What the task requires ::
Please convert every line of the records below into a Markdown table with two columns, Row and Line, holding a row number and the line itself, and leave out blank lines.

Records for this exercise ::
=-=-=

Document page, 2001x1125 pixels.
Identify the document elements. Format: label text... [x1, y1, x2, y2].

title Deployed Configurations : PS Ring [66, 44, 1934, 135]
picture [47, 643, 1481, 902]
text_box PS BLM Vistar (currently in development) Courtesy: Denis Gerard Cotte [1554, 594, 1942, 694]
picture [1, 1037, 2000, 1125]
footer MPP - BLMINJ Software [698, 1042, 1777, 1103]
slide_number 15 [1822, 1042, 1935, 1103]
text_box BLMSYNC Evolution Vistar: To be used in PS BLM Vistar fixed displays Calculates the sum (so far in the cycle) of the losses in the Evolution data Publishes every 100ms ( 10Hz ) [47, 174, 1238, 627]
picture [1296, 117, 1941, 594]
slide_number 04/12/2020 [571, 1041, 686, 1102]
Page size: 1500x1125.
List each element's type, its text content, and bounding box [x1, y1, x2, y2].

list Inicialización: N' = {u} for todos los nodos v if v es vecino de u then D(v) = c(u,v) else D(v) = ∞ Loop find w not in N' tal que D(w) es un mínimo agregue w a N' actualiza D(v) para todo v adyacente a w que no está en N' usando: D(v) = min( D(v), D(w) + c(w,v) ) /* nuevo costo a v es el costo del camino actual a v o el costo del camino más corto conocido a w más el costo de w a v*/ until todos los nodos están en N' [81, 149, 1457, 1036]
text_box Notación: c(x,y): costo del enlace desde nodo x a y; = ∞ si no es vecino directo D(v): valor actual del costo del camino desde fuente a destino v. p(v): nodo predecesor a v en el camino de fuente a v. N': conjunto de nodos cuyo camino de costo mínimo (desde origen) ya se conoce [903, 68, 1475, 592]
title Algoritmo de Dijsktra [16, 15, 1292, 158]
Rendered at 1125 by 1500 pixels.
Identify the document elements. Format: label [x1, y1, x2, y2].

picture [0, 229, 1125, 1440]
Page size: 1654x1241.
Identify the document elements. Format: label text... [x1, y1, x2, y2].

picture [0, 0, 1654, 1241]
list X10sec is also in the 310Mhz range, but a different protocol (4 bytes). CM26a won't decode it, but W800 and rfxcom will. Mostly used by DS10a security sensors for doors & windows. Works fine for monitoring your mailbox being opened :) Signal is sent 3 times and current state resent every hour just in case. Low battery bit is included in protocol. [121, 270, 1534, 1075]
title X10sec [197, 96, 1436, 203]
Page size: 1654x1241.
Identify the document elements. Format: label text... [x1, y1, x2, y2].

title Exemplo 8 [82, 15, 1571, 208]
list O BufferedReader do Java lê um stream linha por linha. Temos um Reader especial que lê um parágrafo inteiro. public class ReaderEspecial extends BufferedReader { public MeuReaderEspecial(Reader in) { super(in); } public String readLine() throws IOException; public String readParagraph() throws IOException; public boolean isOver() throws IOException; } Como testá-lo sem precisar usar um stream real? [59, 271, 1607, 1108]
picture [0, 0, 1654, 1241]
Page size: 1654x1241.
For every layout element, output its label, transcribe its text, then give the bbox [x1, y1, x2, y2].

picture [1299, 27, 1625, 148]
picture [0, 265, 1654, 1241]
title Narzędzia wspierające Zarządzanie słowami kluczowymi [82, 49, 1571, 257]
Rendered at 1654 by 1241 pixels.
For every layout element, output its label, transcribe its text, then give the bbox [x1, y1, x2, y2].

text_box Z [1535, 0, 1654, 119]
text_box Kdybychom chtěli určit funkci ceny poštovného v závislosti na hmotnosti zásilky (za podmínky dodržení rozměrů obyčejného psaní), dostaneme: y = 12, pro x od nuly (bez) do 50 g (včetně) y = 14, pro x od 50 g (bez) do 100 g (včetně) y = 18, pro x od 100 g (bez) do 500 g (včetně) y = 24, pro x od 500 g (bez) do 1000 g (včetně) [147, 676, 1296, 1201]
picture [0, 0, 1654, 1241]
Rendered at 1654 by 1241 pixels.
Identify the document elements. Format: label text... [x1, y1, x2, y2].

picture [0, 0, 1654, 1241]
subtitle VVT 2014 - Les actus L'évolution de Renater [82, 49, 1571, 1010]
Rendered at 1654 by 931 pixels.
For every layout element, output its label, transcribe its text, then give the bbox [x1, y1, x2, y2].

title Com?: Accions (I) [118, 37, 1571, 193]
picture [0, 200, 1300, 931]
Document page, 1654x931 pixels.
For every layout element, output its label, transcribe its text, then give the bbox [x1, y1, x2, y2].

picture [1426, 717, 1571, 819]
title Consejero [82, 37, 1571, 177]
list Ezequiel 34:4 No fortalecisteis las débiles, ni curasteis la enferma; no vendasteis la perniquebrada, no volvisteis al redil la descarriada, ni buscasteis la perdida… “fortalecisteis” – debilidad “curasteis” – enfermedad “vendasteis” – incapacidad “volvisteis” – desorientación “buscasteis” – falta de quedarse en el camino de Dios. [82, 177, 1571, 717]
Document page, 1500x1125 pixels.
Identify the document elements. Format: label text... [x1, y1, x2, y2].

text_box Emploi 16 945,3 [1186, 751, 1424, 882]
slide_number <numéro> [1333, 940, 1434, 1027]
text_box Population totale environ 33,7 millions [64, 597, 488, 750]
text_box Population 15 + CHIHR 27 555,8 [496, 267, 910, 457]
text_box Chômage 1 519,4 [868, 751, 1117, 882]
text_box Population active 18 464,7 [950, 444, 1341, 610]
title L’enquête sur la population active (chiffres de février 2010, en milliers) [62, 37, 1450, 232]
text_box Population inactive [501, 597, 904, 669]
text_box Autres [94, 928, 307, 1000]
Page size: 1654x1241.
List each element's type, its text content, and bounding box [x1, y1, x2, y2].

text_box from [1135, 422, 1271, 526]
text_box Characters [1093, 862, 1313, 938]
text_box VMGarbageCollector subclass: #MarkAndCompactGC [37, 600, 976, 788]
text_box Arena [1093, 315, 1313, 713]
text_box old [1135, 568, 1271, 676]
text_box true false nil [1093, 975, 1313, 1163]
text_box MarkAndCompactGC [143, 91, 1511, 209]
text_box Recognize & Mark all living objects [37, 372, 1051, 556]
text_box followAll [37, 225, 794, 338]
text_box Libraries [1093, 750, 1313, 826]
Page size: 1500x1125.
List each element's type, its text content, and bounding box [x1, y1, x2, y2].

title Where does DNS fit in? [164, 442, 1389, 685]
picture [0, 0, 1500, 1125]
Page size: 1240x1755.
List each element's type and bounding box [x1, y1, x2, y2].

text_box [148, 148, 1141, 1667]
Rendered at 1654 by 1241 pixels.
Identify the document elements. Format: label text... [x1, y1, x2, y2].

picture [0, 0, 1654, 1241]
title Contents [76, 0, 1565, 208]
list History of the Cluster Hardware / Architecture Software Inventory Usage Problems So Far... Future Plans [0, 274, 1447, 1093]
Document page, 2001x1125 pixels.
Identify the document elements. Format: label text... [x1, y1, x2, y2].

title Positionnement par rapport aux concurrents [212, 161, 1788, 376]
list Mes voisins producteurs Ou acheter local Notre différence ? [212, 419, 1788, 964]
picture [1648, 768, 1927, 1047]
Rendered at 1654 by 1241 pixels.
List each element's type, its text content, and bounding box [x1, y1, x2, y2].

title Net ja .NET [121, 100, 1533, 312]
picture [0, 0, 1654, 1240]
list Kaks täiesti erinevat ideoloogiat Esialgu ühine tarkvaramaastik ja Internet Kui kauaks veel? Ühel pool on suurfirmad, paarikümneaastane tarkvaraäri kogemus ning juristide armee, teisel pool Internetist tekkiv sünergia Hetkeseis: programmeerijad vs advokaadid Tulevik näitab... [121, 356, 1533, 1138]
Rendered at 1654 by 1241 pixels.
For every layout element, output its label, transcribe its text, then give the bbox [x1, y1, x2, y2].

=-=-=

Exercise answer ::
| Row | Line |
|---|---|
| 1 | Document page, 2001x1125 pixels. |
| 2 | Identify the document elements. Format: label text... [x1, y1, x2, y2]. |
| 3 | title Deployed Configurations : PS Ring [66, 44, 1934, 135] |
| 4 | picture [47, 643, 1481, 902] |
| 5 | text_box PS BLM Vistar (currently in development) Courtesy: Denis Gerard Cotte [1554, 594, 1942, 694] |
| 6 | picture [1, 1037, 2000, 1125] |
| 7 | footer MPP - BLMINJ Software [698, 1042, 1777, 1103] |
| 8 | slide_number 15 [1822, 1042, 1935, 1103] |
| 9 | text_box BLMSYNC Evolution Vistar: To be used in PS BLM Vistar fixed displays Calculates the sum (so far in the cycle) of the losses in the Evolution data Publishes every 100ms ( 10Hz ) [47, 174, 1238, 627] |
| 10 | picture [1296, 117, 1941, 594] |
| 11 | slide_number 04/12/2020 [571, 1041, 686, 1102] |
| 12 | Page size: 1500x1125. |
| 13 | List each element's type, its text content, and bounding box [x1, y1, x2, y2]. |
| 14 | list Inicialización: N' = {u} for todos los nodos v if v es vecino de u then D(v) = c(u,v) else D(v) = ∞ Loop find w not in N' tal que D(w) es un mínimo agregue w a N' actualiza D(v) para todo v adyacente a w que no está en N' usando: D(v) = min( D(v), D(w) + c(w,v) ) /* nuevo costo a v es el costo del camino actual a v o el costo del camino más corto conocido a w más el costo de w a v*/ until todos los nodos están en N' [81, 149, 1457, 1036] |
| 15 | text_box Notación: c(x,y): costo del enlace desde nodo x a y; = ∞ si no es vecino directo D(v): valor actual del costo del camino desde fuente a destino v. p(v): nodo predecesor a v en el camino de fuente a v. N': conjunto de nodos cuyo camino de costo mínimo (desde origen) ya se conoce [903, 68, 1475, 592] |
| 16 | title Algoritmo de Dijsktra [16, 15, 1292, 158] |
| 17 | Rendered at 1125 by 1500 pixels. |
| 18 | Identify the document elements. Format: label [x1, y1, x2, y2]. |
| 19 | picture [0, 229, 1125, 1440] |
| 20 | Page size: 1654x1241. |
| 21 | Identify the document elements. Format: label text... [x1, y1, x2, y2]. |
| 22 | picture [0, 0, 1654, 1241] |
| 23 | list X10sec is also in the 310Mhz range, but a different protocol (4 bytes). CM26a won't decode it, but W800 and rfxcom will. Mostly used by DS10a security sensors for doors & windows. Works fine for monitoring your mailbox being opened :) Signal is sent 3 times and current state resent every hour just in case. Low battery bit is included in protocol. [121, 270, 1534, 1075] |
| 24 | title X10sec [197, 96, 1436, 203] |
| 25 | Page size: 1654x1241. |
| 26 | Identify the document elements. Format: label text... [x1, y1, x2, y2]. |
| 27 | title Exemplo 8 [82, 15, 1571, 208] |
| 28 | list O BufferedReader do Java lê um stream linha por linha. Temos um Reader especial que lê um parágrafo inteiro. public class ReaderEspecial extends BufferedReader { public MeuReaderEspecial(Reader in) { super(in); } public String readLine() throws IOException; public String readParagraph() throws IOException; public boolean isOver() throws IOException; } Como testá-lo sem precisar usar um stream real? [59, 271, 1607, 1108] |
| 29 | picture [0, 0, 1654, 1241] |
| 30 | Page size: 1654x1241. |
| 31 | For every layout element, output its label, transcribe its text, then give the bbox [x1, y1, x2, y2]. |
| 32 | picture [1299, 27, 1625, 148] |
| 33 | picture [0, 265, 1654, 1241] |
| 34 | title Narzędzia wspierające Zarządzanie słowami kluczowymi [82, 49, 1571, 257] |
| 35 | Rendered at 1654 by 1241 pixels. |
| 36 | For every layout element, output its label, transcribe its text, then give the bbox [x1, y1, x2, y2]. |
| 37 | text_box Z [1535, 0, 1654, 119] |
| 38 | text_box Kdybychom chtěli určit funkci ceny poštovného v závislosti na hmotnosti zásilky (za podmínky dodržení rozměrů obyčejného psaní), dostaneme: y = 12, pro x od nuly (bez) do 50 g (včetně) y = 14, pro x od 50 g (bez) do 100 g (včetně) y = 18, pro x od 100 g (bez) do 500 g (včetně) y = 24, pro x od 500 g (bez) do 1000 g (včetně) [147, 676, 1296, 1201] |
| 39 | picture [0, 0, 1654, 1241] |
| 40 | Rendered at 1654 by 1241 pixels. |
| 41 | Identify the document elements. Format: label text... [x1, y1, x2, y2]. |
| 42 | picture [0, 0, 1654, 1241] |
| 43 | subtitle VVT 2014 - Les actus L'évolution de Renater [82, 49, 1571, 1010] |
| 44 | Rendered at 1654 by 931 pixels. |
| 45 | For every layout element, output its label, transcribe its text, then give the bbox [x1, y1, x2, y2]. |
| 46 | title Com?: Accions (I) [118, 37, 1571, 193] |
| 47 | picture [0, 200, 1300, 931] |
| 48 | Document page, 1654x931 pixels. |
| 49 | For every layout element, output its label, transcribe its text, then give the bbox [x1, y1, x2, y2]. |
| 50 | picture [1426, 717, 1571, 819] |
| 51 | title Consejero [82, 37, 1571, 177] |
| 52 | list Ezequiel 34:4 No fortalecisteis las débiles, ni curasteis la enferma; no vendasteis la perniquebrada, no volvisteis al redil la descarriada, ni buscasteis la perdida… “fortalecisteis” – debilidad “curasteis” – enfermedad “vendasteis” – incapacidad “volvisteis” – desorientación “buscasteis” – falta de quedarse en el camino de Dios. [82, 177, 1571, 717] |
| 53 | Document page, 1500x1125 pixels. |
| 54 | Identify the document elements. Format: label text... [x1, y1, x2, y2]. |
| 55 | text_box Emploi 16 945,3 [1186, 751, 1424, 882] |
| 56 | slide_number <numéro> [1333, 940, 1434, 1027] |
| 57 | text_box Population totale environ 33,7 millions [64, 597, 488, 750] |
| 58 | text_box Population 15 + CHIHR 27 555,8 [496, 267, 910, 457] |
| 59 | text_box Chômage 1 519,4 [868, 751, 1117, 882] |
| 60 | text_box Population active 18 464,7 [950, 444, 1341, 610] |
| 61 | title L’enquête sur la population active (chiffres de février 2010, en milliers) [62, 37, 1450, 232] |
| 62 | text_box Population inactive [501, 597, 904, 669] |
| 63 | text_box Autres [94, 928, 307, 1000] |
| 64 | Page size: 1654x1241. |
| 65 | List each element's type, its text content, and bounding box [x1, y1, x2, y2]. |
| 66 | text_box from [1135, 422, 1271, 526] |
| 67 | text_box Characters [1093, 862, 1313, 938] |
| 68 | text_box VMGarbageCollector subclass: #MarkAndCompactGC [37, 600, 976, 788] |
| 69 | text_box Arena [1093, 315, 1313, 713] |
| 70 | text_box old [1135, 568, 1271, 676] |
| 71 | text_box true false nil [1093, 975, 1313, 1163] |
| 72 | text_box MarkAndCompactGC [143, 91, 1511, 209] |
| 73 | text_box Recognize & Mark all living objects [37, 372, 1051, 556] |
| 74 | text_box followAll [37, 225, 794, 338] |
| 75 | text_box Libraries [1093, 750, 1313, 826] |
| 76 | Page size: 1500x1125. |
| 77 | List each element's type, its text content, and bounding box [x1, y1, x2, y2]. |
| 78 | title Where does DNS fit in? [164, 442, 1389, 685] |
| 79 | picture [0, 0, 1500, 1125] |
| 80 | Page size: 1240x1755. |
| 81 | List each element's type and bounding box [x1, y1, x2, y2]. |
| 82 | text_box [148, 148, 1141, 1667] |
| 83 | Rendered at 1654 by 1241 pixels. |
| 84 | Identify the document elements. Format: label text... [x1, y1, x2, y2]. |
| 85 | picture [0, 0, 1654, 1241] |
| 86 | title Contents [76, 0, 1565, 208] |
| 87 | list History of the Cluster Hardware / Architecture Software Inventory Usage Problems So Far... Future Plans [0, 274, 1447, 1093] |
| 88 | Document page, 2001x1125 pixels. |
| 89 | Identify the document elements. Format: label text... [x1, y1, x2, y2]. |
| 90 | title Positionnement par rapport aux concurrents [212, 161, 1788, 376] |
| 91 | list Mes voisins producteurs Ou acheter local Notre différence ? [212, 419, 1788, 964] |
| 92 | picture [1648, 768, 1927, 1047] |
| 93 | Rendered at 1654 by 1241 pixels. |
| 94 | List each element's type, its text content, and bounding box [x1, y1, x2, y2]. |
| 95 | title Net ja .NET [121, 100, 1533, 312] |
| 96 | picture [0, 0, 1654, 1240] |
| 97 | list Kaks täiesti erinevat ideoloogiat Esialgu ühine tarkvaramaastik ja Internet Kui kauaks veel? Ühel pool on suurfirmad, paarikümneaastane tarkvaraäri kogemus ning juristide armee, teisel pool Internetist tekkiv sünergia Hetkeseis: programmeerijad vs advokaadid Tulevik näitab... [121, 356, 1533, 1138] |
| 98 | Rendered at 1654 by 1241 pixels. |
| 99 | For every layout element, output its label, transcribe its text, then give the bbox [x1, y1, x2, y2]. |